Pero que él tal vez hubiera encontrado otro amor no era asunto suyo. Pedro era libre de hacer lo que quisiera. Diecisiete meses era mucho tiempo para que un hombre soltero y saludable de treinta y tres años no tuviera relaciones sexuales.


Ella no se lo preguntaría, pero con sólo pensarlo sentía ganas de llorar.


Se acercó y concentró la mirada en su rostro, intentando que él la mirara también. Antes había una conexión mágica entre los dos, y quizá, si conseguía que Pedro se fijara en ella, éste la reconocería a pesar de su disfraz. Se quedaría asombrado, claro, y posiblemente incluso se preguntara si ella se había vuelto loca en su ausencia.


En cierto modo, así era. Loca de preocupación y de amor. De amor. Pero no podía decirle que todavía lo quería. Debía tener muchísima prudencia en aquel punto, a menos... a menos que él también se hubiera vuelto un poco loco. 


Aunque ella había intentado por todos los medios sofocar aquella esperanza, no lo había conseguido.


Por fin, Pedro la miró y ella abrió la boca para llamarlo. No, no se había equivocado. Era él. 


Pero sus ojos azules, que una vez estuvieron llenos de buen humor, eran dos pedazos de hielo. Paula se preguntó qué habría visto Pedro en aquellos campos de refugiados que había dejado aquella huella en su mirada.

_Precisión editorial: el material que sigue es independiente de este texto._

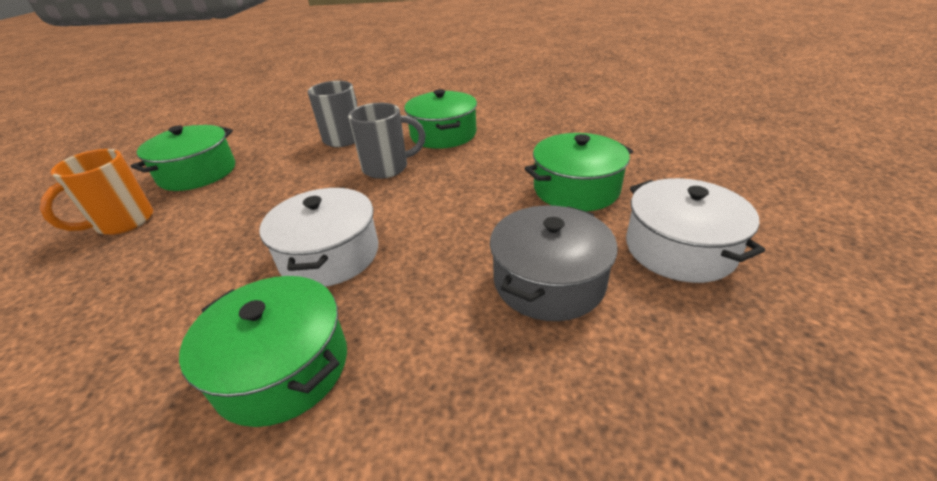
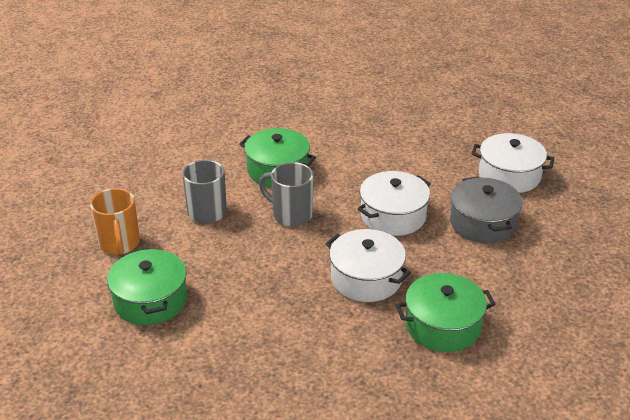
camera: 50 degrees left, 0 degrees up
orange mug [40,149,153,235] -> orange mug moved to [90,188,140,255]
grey mug [348,103,426,179] -> grey mug turned 90 degrees counterclockwise [259,162,314,227]
green pot [524,133,633,211] -> none
none -> white pot [357,171,431,236]

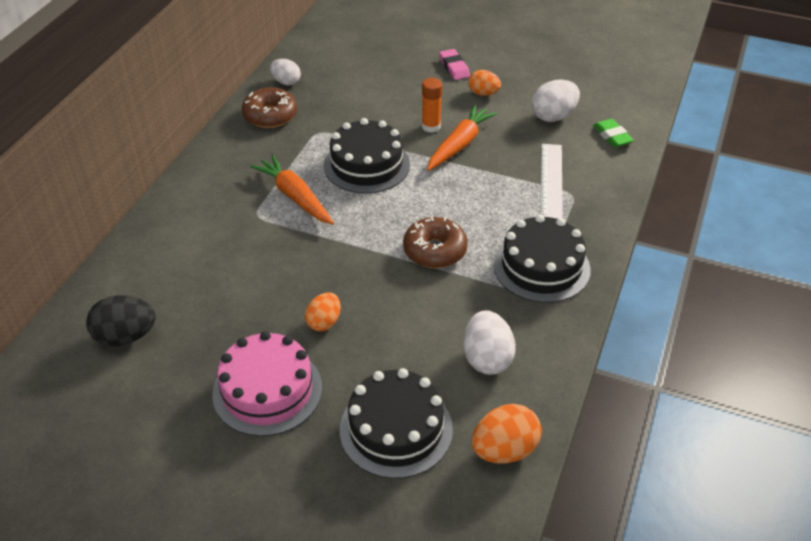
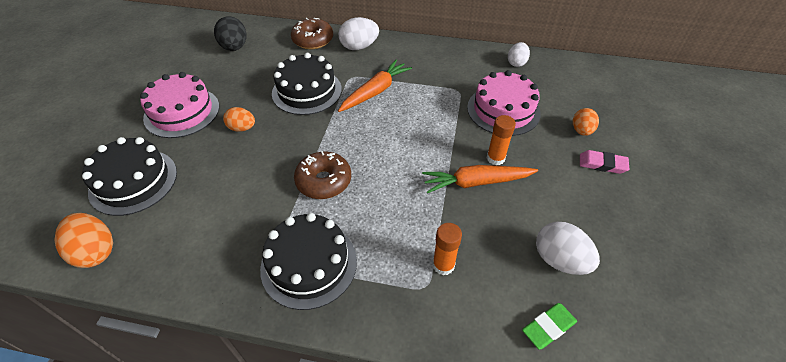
camera: 80 degrees right, 5 degrees up
brown donut [242,87,297,128] -> brown donut moved to [291,18,333,49]
black cake [324,118,410,194] -> black cake moved to [272,53,342,115]
orange carrot [427,104,497,171] -> orange carrot turned 150 degrees clockwise [422,165,538,193]
pink eraser [439,49,470,80] -> pink eraser turned 45 degrees clockwise [580,150,629,174]
white egg [463,310,516,375] -> white egg moved to [338,17,379,50]
orange egg [468,70,501,96] -> orange egg moved to [573,108,599,136]
white ruler [541,144,563,219] -> orange glue stick [433,223,462,275]
none -> pink cake [467,70,541,136]

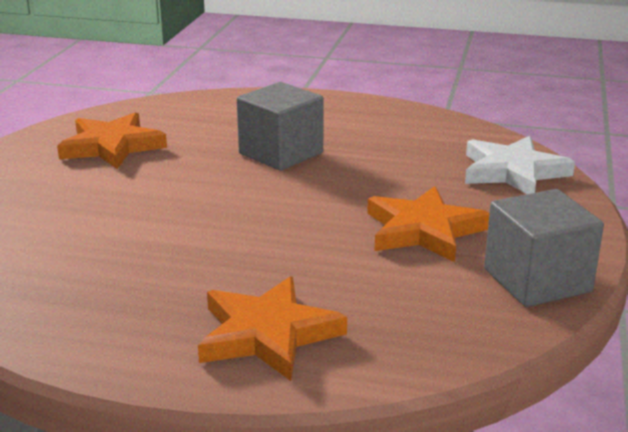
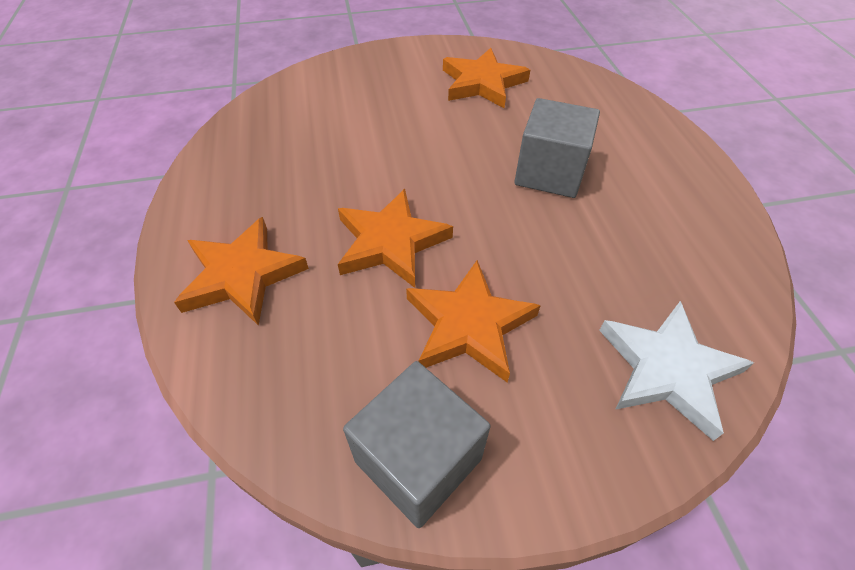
camera: 65 degrees right, 25 degrees up
none -> orange star [338,189,453,288]

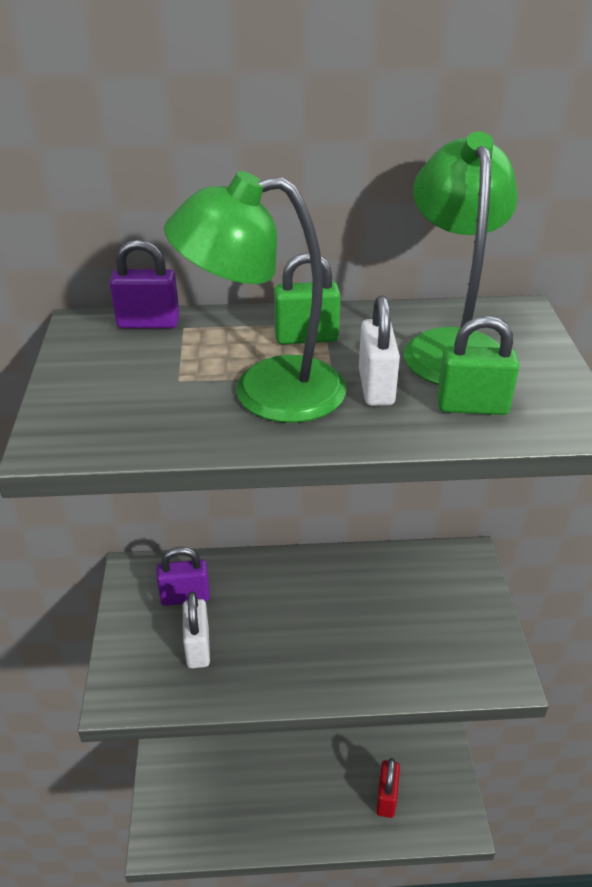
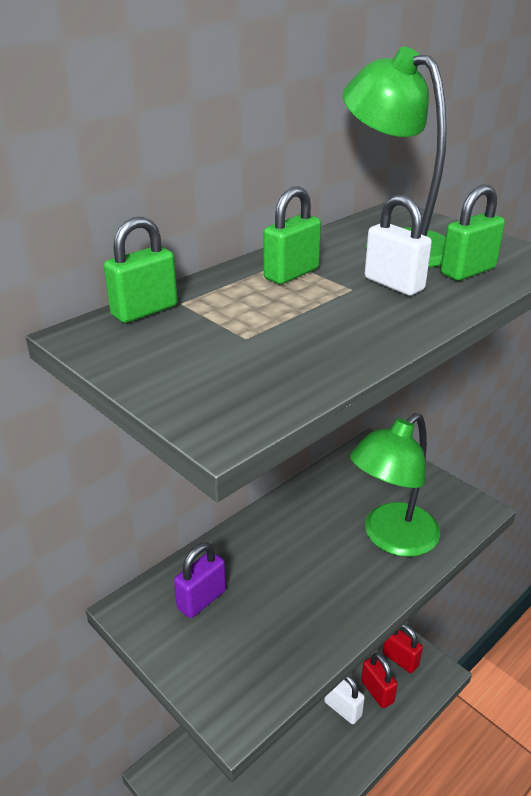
camera: 40 degrees left, 5 degrees down
purple padlock [110,239,180,328] -> green padlock [104,217,178,323]
green lamp [164,171,346,423] -> green lamp moved to [350,413,440,557]
white padlock [183,591,210,668] -> white padlock moved to [324,675,365,724]
none -> red padlock [383,624,423,673]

Él no la reconoció y siguió recorriendo la terminal. Ella debía alcanzarlo y hacerle saber lo del bebé antes de que Pedro llamara a Rocking D. En el rancho, quien respondiera a su llamada le diría inmediatamente que había dejado allí a Olivia. Aunque ella no hubiera dado el nombre del padre, Pedro lo comprendería todo en cuanto le dijeran la edad del bebé. Y ella no podía permitir que averiguara la verdad de esa manera.


Tenía que apresurarse a alcanzarlo. Lo siguió esquivando maletas, gente y carros motorizados, sin perderlo de vista mientras él se dirigía a la salida. Sabía que él tenía pensado atender algunos negocios antes de volar hacia Colorado. Su secretaria, la única persona con la que Pedro se había puesto en contacto antes de volver, se lo había dicho.


Bonnie no sabía nada del bebé ni del secuestrador. Pensaba que estaba ayudando a Paula a organizar una bienvenida sorpresa para Pedro. Durante el año en el que habían estado juntos en secreto, Bonnie había arreglado muchas citas para ellos, y parecía que disfrutaba de su papel de casamentera.


Cuando se separaron, Bonnie llamó a Paula para sugerirle que intentara arreglar las cosas. Ella se había negado, convencida de que Pedro siempre había considerado su relación algo pasajero, razón por la cual lo había mantenido todo en secreto. Pero cuando su embarazo se confirmó, había llamado a Bonnie y se había enterado de que Pedro estaba fuera del país y que no había forma de localizarlo. Desde entonces, había hecho uso de su amistad con la secretaria para averiguar exactamente cuándo volvía Pedro.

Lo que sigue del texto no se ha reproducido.